What is expected
Omit the pictures, but give back every entry below exactly as written.

Data shown
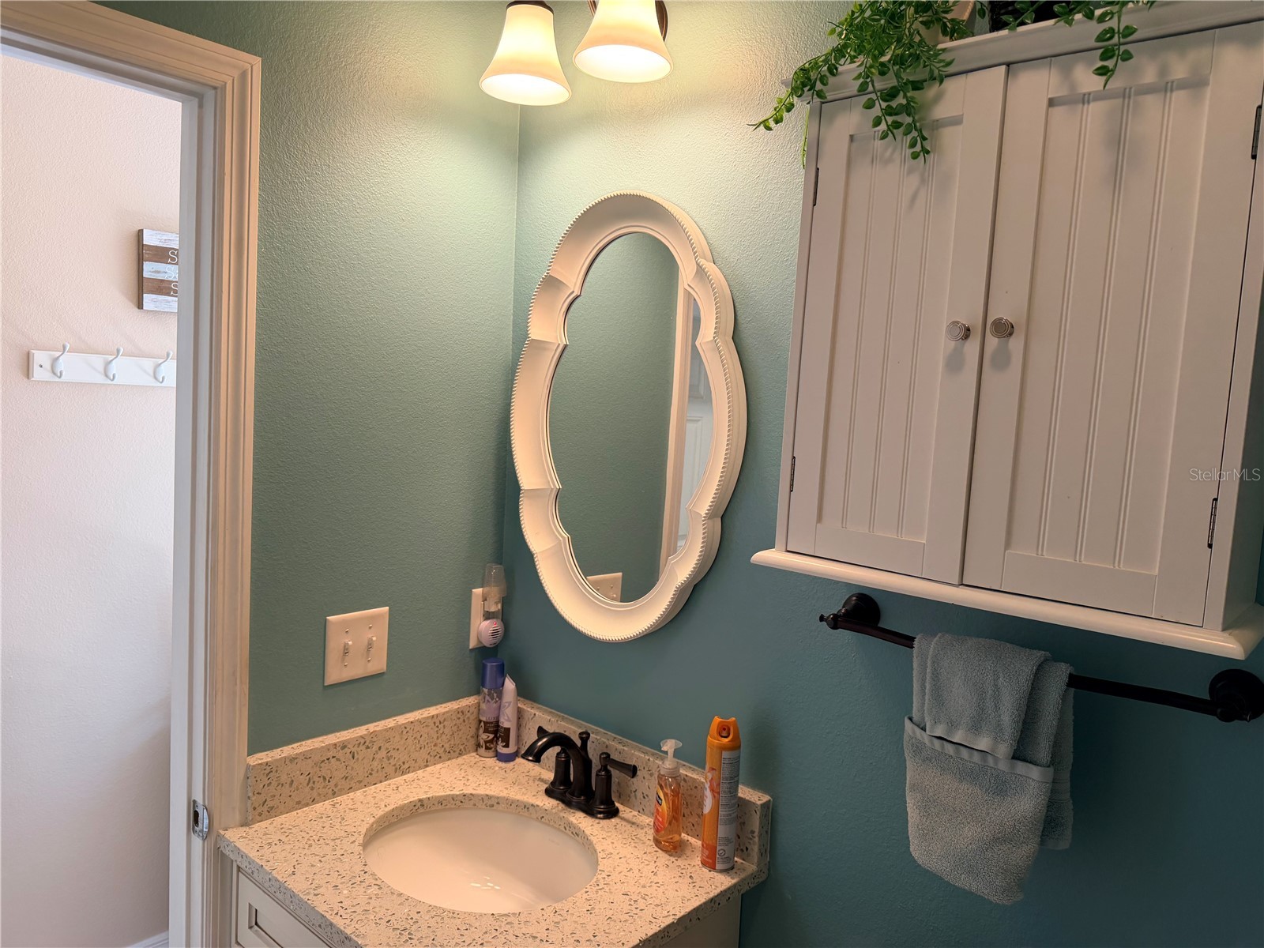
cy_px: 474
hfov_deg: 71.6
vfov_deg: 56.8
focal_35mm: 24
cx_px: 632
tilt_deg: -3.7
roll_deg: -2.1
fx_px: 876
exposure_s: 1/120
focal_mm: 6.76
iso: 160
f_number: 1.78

Output of the task
cy_px: 474
hfov_deg: 71.6
vfov_deg: 56.8
focal_35mm: 24
cx_px: 632
tilt_deg: -3.7
roll_deg: -2.1
fx_px: 876
exposure_s: 1/120
focal_mm: 6.76
iso: 160
f_number: 1.78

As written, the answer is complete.